▶ [WORK INSTRUCTIONS] Rewrite every line of the records below as a numbered list, skipping blank lines and leaving out the pictures.

▶ [THE RECORDS]
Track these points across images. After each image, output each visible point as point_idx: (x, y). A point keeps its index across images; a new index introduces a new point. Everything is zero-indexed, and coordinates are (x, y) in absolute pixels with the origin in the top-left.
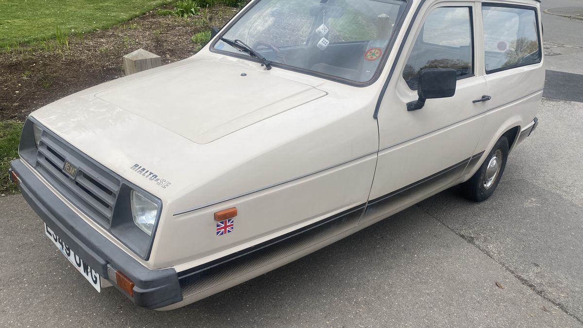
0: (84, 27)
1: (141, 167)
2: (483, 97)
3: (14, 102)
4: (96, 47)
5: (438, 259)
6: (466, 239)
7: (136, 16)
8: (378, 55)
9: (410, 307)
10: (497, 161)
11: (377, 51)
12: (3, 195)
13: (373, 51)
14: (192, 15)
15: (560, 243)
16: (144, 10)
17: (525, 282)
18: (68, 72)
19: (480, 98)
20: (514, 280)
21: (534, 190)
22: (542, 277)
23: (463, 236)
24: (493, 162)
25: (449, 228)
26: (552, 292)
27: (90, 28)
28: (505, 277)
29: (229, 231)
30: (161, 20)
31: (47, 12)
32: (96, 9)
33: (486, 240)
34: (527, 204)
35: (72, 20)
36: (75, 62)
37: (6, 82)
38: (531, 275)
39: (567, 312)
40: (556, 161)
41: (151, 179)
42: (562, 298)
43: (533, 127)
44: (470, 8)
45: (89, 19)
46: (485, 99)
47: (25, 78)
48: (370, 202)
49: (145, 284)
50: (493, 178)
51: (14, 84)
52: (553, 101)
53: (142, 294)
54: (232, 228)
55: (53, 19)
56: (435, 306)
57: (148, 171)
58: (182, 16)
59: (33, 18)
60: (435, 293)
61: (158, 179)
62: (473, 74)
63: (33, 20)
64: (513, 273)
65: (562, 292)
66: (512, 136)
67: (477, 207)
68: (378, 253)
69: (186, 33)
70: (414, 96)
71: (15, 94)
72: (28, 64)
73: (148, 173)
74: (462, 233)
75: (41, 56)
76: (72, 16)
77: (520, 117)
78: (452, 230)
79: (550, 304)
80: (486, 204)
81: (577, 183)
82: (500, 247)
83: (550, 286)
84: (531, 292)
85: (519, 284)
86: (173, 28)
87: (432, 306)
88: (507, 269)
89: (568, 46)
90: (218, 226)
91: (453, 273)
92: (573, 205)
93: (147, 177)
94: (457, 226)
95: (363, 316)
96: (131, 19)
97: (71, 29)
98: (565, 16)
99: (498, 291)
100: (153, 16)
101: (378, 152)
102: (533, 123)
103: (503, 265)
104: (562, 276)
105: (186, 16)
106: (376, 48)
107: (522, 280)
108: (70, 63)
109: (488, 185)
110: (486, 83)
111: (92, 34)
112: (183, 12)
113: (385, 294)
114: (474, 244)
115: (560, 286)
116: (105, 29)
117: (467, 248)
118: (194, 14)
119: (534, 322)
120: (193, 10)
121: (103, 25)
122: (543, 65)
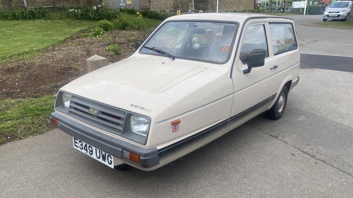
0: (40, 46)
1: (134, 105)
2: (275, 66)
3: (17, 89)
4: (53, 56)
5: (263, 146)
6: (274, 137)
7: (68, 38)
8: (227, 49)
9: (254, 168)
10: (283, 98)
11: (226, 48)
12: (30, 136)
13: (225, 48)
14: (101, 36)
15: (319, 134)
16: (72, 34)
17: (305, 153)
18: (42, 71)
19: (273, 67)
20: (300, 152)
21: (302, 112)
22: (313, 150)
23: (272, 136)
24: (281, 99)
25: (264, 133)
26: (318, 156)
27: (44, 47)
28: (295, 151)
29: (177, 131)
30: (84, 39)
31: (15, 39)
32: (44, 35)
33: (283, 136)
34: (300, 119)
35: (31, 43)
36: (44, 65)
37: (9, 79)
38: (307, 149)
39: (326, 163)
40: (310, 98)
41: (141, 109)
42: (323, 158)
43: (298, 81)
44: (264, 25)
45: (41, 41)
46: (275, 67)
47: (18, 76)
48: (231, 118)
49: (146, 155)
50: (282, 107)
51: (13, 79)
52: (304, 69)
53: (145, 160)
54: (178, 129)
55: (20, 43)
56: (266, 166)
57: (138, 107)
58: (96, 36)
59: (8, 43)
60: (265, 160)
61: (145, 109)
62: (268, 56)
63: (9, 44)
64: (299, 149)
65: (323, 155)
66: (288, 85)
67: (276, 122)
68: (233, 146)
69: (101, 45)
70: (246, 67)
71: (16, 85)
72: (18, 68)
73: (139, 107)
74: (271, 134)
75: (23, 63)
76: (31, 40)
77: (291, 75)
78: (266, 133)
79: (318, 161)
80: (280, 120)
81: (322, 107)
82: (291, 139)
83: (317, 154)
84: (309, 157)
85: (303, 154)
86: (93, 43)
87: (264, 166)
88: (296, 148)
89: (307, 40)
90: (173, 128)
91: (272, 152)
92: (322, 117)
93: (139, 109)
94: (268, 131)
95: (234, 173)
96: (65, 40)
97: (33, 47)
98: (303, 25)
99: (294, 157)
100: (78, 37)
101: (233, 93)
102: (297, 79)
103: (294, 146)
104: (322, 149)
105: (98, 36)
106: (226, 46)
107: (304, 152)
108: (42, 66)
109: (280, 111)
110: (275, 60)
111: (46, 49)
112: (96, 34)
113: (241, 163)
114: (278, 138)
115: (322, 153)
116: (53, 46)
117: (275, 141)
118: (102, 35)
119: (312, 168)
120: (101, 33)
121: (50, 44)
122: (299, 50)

▶ [YOUR RESPONSE]
1. Track these points across images. After each image, output each visible point as point_idx: (x, y). A point keeps its index across images; a new index introduces a new point. Everything is zero-indexed, and coordinates are (x, y) in absolute pixels with the origin in the top-left.
2. 0: (84, 27)
3. 1: (141, 167)
4. 2: (483, 97)
5. 3: (14, 102)
6. 4: (96, 47)
7. 5: (438, 259)
8. 6: (466, 239)
9. 7: (136, 16)
10. 8: (378, 55)
11. 9: (410, 307)
12. 10: (497, 161)
13. 11: (377, 51)
14. 12: (3, 195)
15. 13: (373, 51)
16. 14: (192, 15)
17. 15: (560, 243)
18. 16: (144, 10)
19. 17: (525, 282)
20. 18: (68, 72)
21. 19: (480, 98)
22. 20: (514, 280)
23. 21: (534, 190)
24. 22: (542, 277)
25. 23: (463, 236)
26. 24: (493, 162)
27. 25: (449, 228)
28. 26: (552, 292)
29. 27: (90, 28)
30. 28: (505, 277)
31. 29: (229, 231)
32. 30: (161, 20)
33. 31: (47, 12)
34. 32: (96, 9)
35. 33: (486, 240)
36. 34: (527, 204)
37. 35: (72, 20)
38. 36: (75, 62)
39. 37: (6, 82)
40. 38: (531, 275)
41. 39: (567, 312)
42. 40: (556, 161)
43. 41: (151, 179)
44. 42: (562, 298)
45. 43: (533, 127)
46. 44: (470, 8)
47. 45: (89, 19)
48. 46: (485, 99)
49. 47: (25, 78)
50. 48: (370, 202)
51. 49: (145, 284)
52. 50: (493, 178)
53. 51: (14, 84)
54. 52: (553, 101)
55. 53: (142, 294)
56. 54: (232, 228)
57. 55: (53, 19)
58. 56: (435, 306)
59. 57: (148, 171)
60. 58: (182, 16)
61. 59: (33, 18)
62. 60: (435, 293)
63. 61: (158, 179)
64. 62: (473, 74)
65. 63: (33, 20)
66. 64: (513, 273)
67. 65: (562, 292)
68. 66: (512, 136)
69. 67: (477, 207)
70. 68: (378, 253)
71. 69: (186, 33)
72. 70: (414, 96)
73. 71: (15, 94)
74. 72: (28, 64)
75. 73: (148, 173)
76. 74: (462, 233)
77. 75: (41, 56)
78. 76: (72, 16)
79. 77: (520, 117)
80. 78: (452, 230)
81. 79: (550, 304)
82. 80: (486, 204)
83. 81: (577, 183)
84. 82: (500, 247)
85. 83: (550, 286)
86. 84: (531, 292)
87. 85: (519, 284)
88. 86: (173, 28)
89. 87: (432, 306)
90. 88: (507, 269)
91. 89: (568, 46)
92. 90: (218, 226)
93. 91: (453, 273)
94. 92: (573, 205)
95. 93: (147, 177)
96. 94: (457, 226)
97. 95: (363, 316)
98. 96: (131, 19)
99. 97: (71, 29)
100. 98: (565, 16)
101. 99: (498, 291)
102. 100: (153, 16)
103. 101: (378, 152)
104. 102: (533, 123)
105. 103: (503, 265)
106. 104: (562, 276)
107. 105: (186, 16)
108. 106: (376, 48)
109. 107: (522, 280)
110. 108: (70, 63)
111. 109: (488, 185)
112. 110: (486, 83)
113. 111: (92, 34)
114. 112: (183, 12)
115. 113: (385, 294)
116. 114: (474, 244)
117. 115: (560, 286)
118. 116: (105, 29)
119. 117: (467, 248)
120. 118: (194, 14)
121. 119: (534, 322)
122. 120: (193, 10)
123. 121: (103, 25)
124. 122: (543, 65)
125. 0: (40, 46)
126. 1: (134, 105)
127. 2: (275, 66)
128. 3: (17, 89)
129. 4: (53, 56)
130. 5: (263, 146)
131. 6: (274, 137)
132. 7: (68, 38)
133. 8: (227, 49)
134. 9: (254, 168)
135. 10: (283, 98)
136. 11: (226, 48)
137. 12: (30, 136)
138. 13: (225, 48)
139. 14: (101, 36)
140. 15: (319, 134)
141. 16: (72, 34)
142. 17: (305, 153)
143. 18: (42, 71)
144. 19: (273, 67)
145. 20: (300, 152)
146. 21: (302, 112)
147. 22: (313, 150)
148. 23: (272, 136)
149. 24: (281, 99)
150. 25: (264, 133)
151. 26: (318, 156)
152. 27: (44, 47)
153. 28: (295, 151)
154. 29: (177, 131)
155. 30: (84, 39)
156. 31: (15, 39)
157. 32: (44, 35)
158. 33: (283, 136)
159. 34: (300, 119)
160. 35: (31, 43)
161. 36: (44, 65)
162. 37: (9, 79)
163. 38: (307, 149)
164. 39: (326, 163)
165. 40: (310, 98)
166. 41: (141, 109)
167. 42: (323, 158)
168. 43: (298, 81)
169. 44: (264, 25)
170. 45: (41, 41)
171. 46: (275, 67)
172. 47: (18, 76)
173. 48: (231, 118)
174. 49: (146, 155)
175. 50: (282, 107)
176. 51: (13, 79)
177. 52: (304, 69)
178. 53: (145, 160)
179. 54: (178, 129)
180. 55: (20, 43)
181. 56: (266, 166)
182. 57: (138, 107)
183. 58: (96, 36)
184. 59: (8, 43)
185. 60: (265, 160)
186. 61: (145, 109)
187. 62: (268, 56)
188. 63: (9, 44)
189. 64: (299, 149)
190. 65: (323, 155)
191. 66: (288, 85)
192. 67: (276, 122)
193. 68: (233, 146)
194. 69: (101, 45)
195. 70: (246, 67)
196. 71: (16, 85)
197. 72: (18, 68)
198. 73: (139, 107)
199. 74: (271, 134)
200. 75: (23, 63)
201. 76: (31, 40)
202. 77: (291, 75)
203. 78: (266, 133)
204. 79: (318, 161)
205. 80: (280, 120)
206. 81: (322, 107)
207. 82: (291, 139)
208. 83: (317, 154)
209. 84: (309, 157)
210. 85: (303, 154)
211. 86: (93, 43)
212. 87: (264, 166)
213. 88: (296, 148)
214. 89: (307, 40)
215. 90: (173, 128)
216. 91: (272, 152)
217. 92: (322, 117)
218. 93: (139, 109)
219. 94: (268, 131)
220. 95: (234, 173)
221. 96: (65, 40)
222. 97: (33, 47)
223. 98: (303, 25)
224. 99: (294, 157)
225. 100: (78, 37)
226. 101: (233, 93)
227. 102: (297, 79)
228. 103: (294, 146)
229. 104: (322, 149)
230. 105: (98, 36)
231. 106: (226, 46)
232. 107: (304, 152)
233. 108: (42, 66)
234. 109: (280, 111)
235. 110: (275, 60)
236. 111: (46, 49)
237. 112: (96, 34)
238. 113: (241, 163)
239. 114: (278, 138)
240. 115: (322, 153)
241. 116: (53, 46)
242. 117: (275, 141)
243. 118: (102, 35)
244. 119: (312, 168)
245. 120: (101, 33)
246. 121: (50, 44)
247. 122: (299, 50)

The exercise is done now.